_Description of the task:_
Character for character, transcribe the entries below, minus the images.

Stored dataset items:
:::::

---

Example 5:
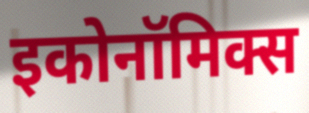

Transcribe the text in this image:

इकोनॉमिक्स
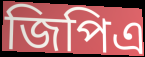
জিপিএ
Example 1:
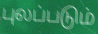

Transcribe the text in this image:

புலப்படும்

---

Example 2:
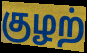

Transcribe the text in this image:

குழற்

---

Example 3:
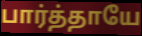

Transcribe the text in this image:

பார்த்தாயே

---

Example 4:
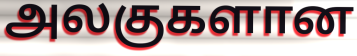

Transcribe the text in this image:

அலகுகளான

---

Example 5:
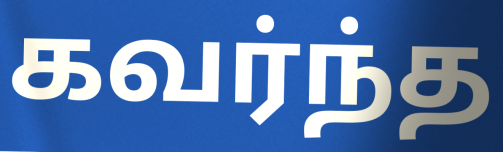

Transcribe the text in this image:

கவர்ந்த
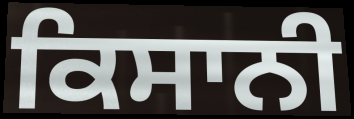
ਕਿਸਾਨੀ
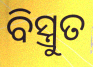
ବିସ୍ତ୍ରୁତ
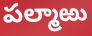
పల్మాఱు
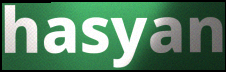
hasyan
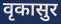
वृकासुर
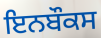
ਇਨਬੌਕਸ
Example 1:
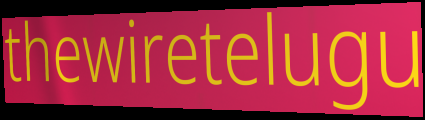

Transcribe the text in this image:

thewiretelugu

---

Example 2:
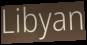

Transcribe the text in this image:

:::::

_Solved problem:_
---

Example 5:

Transcribe the text in this image:

इकोनॉमिक्स
জিপিএ
Example 1:

Transcribe the text in this image:

புலப்படும்

---

Example 2:

Transcribe the text in this image:

குழற்

---

Example 3:

Transcribe the text in this image:

பார்த்தாயே

---

Example 4:

Transcribe the text in this image:

அலகுகளான

---

Example 5:

Transcribe the text in this image:

கவர்ந்த
ਕਿਸਾਨੀ
ବିସ୍ତ୍ରୁତ
పల్మాఱు
hasyan
वृकासुर
ਇਨਬੌਕਸ
Example 1:

Transcribe the text in this image:

thewiretelugu

---

Example 2:

Transcribe the text in this image:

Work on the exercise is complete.